(Document layout analysis data)

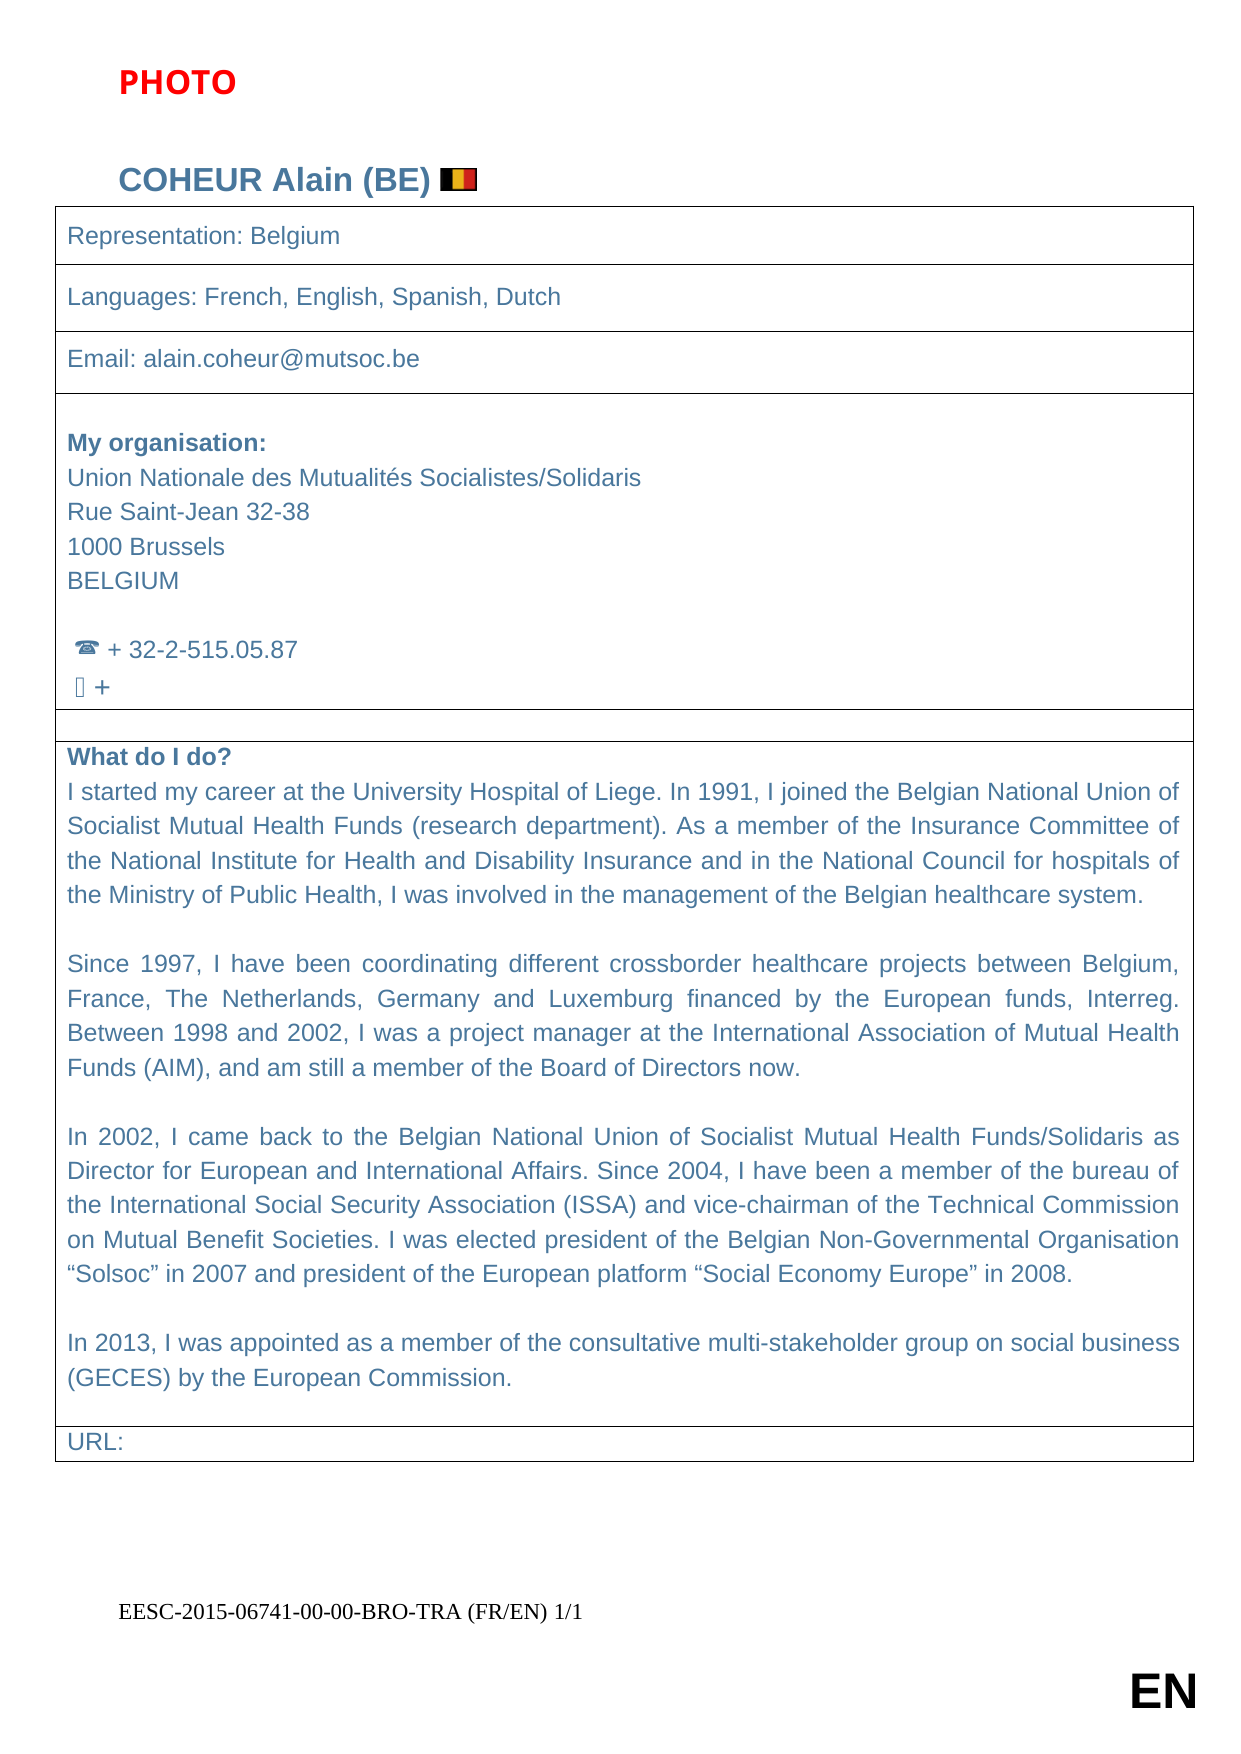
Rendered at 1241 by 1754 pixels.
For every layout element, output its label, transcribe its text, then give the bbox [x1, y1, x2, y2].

text COHEUR Alain (BE) [118, 159, 1122, 198]
table_header Representation: Belgium [56, 207, 1193, 264]
table_cell [56, 710, 1193, 741]
table_cell Email: alain.coheur@mutsoc.be [56, 332, 1193, 393]
table_cell What do I do? I started my career at the University Hospital of Liege. In 1991, I joined the Belgian National Union of Socialist Mutual Health Funds (research department). As a member of the Insurance Committee of the National Institute for Health and Disability Insurance and in the National Council for hospitals of the Ministry of Public Health, I was involved in the management of the Belgian healthcare system. Since 1997, I have been coordinating different crossborder healthcare projects between Belgium, France, The Netherlands, Germany and Luxemburg financed by the European funds, Interreg. Between 1998 and 2002, I was a project manager at the International Association of Mutual Health Funds (AIM), and am still a member of the Board of Directors now. In 2002, I came back to the Belgian National Union of Socialist Mutual Health Funds/Solidaris as Director for European and International Affairs. Since 2004, I have been a member of the bureau of the International Social Security Association (ISSA) and vice-chairman of the Technical Commission on Mutual Benefit Societies. I was elected president of the Belgian Non-Governmental Organisation “Solsoc” in 2007 and president of the European platform “Social Economy Europe” in 2008. In 2013, I was appointed as a member of the consultative multi-stakeholder group on social business (GECES) by the European Commission. [56, 742, 1193, 1426]
text PHOTO [56, 59, 1122, 104]
table_cell URL: [56, 1427, 1193, 1461]
table_cell Languages: French, English, Spanish, Dutch [56, 265, 1193, 331]
picture [440, 168, 477, 191]
table_cell My organisation: Union Nationale des Mutualités Socialistes/Solidaris Rue Saint-Jean 32-38 1000 Brussels BELGIUM + 32-2-515.05.87 + [56, 394, 1193, 708]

# The task
Please set down every record exactly as it appears, leaving out the pictures.

# Solution for this exercise
Rendered at 1241 by 1754 pixels.
For every layout element, output its label, transcribe its text, then give the bbox [x1, y1, x2, y2].

text COHEUR Alain (BE) [118, 159, 1122, 198]
table_header Representation: Belgium [56, 207, 1193, 264]
table_cell [56, 710, 1193, 741]
table_cell Email: alain.coheur@mutsoc.be [56, 332, 1193, 393]
table_cell What do I do? I started my career at the University Hospital of Liege. In 1991, I joined the Belgian National Union of Socialist Mutual Health Funds (research department). As a member of the Insurance Committee of the National Institute for Health and Disability Insurance and in the National Council for hospitals of the Ministry of Public Health, I was involved in the management of the Belgian healthcare system. Since 1997, I have been coordinating different crossborder healthcare projects between Belgium, France, The Netherlands, Germany and Luxemburg financed by the European funds, Interreg. Between 1998 and 2002, I was a project manager at the International Association of Mutual Health Funds (AIM), and am still a member of the Board of Directors now. In 2002, I came back to the Belgian National Union of Socialist Mutual Health Funds/Solidaris as Director for European and International Affairs. Since 2004, I have been a member of the bureau of the International Social Security Association (ISSA) and vice-chairman of the Technical Commission on Mutual Benefit Societies. I was elected president of the Belgian Non-Governmental Organisation “Solsoc” in 2007 and president of the European platform “Social Economy Europe” in 2008. In 2013, I was appointed as a member of the consultative multi-stakeholder group on social business (GECES) by the European Commission. [56, 742, 1193, 1426]
text PHOTO [56, 59, 1122, 104]
table_cell URL: [56, 1427, 1193, 1461]
table_cell Languages: French, English, Spanish, Dutch [56, 265, 1193, 331]
picture [440, 168, 477, 191]
table_cell My organisation: Union Nationale des Mutualités Socialistes/Solidaris Rue Saint-Jean 32-38 1000 Brussels BELGIUM + 32-2-515.05.87 + [56, 394, 1193, 708]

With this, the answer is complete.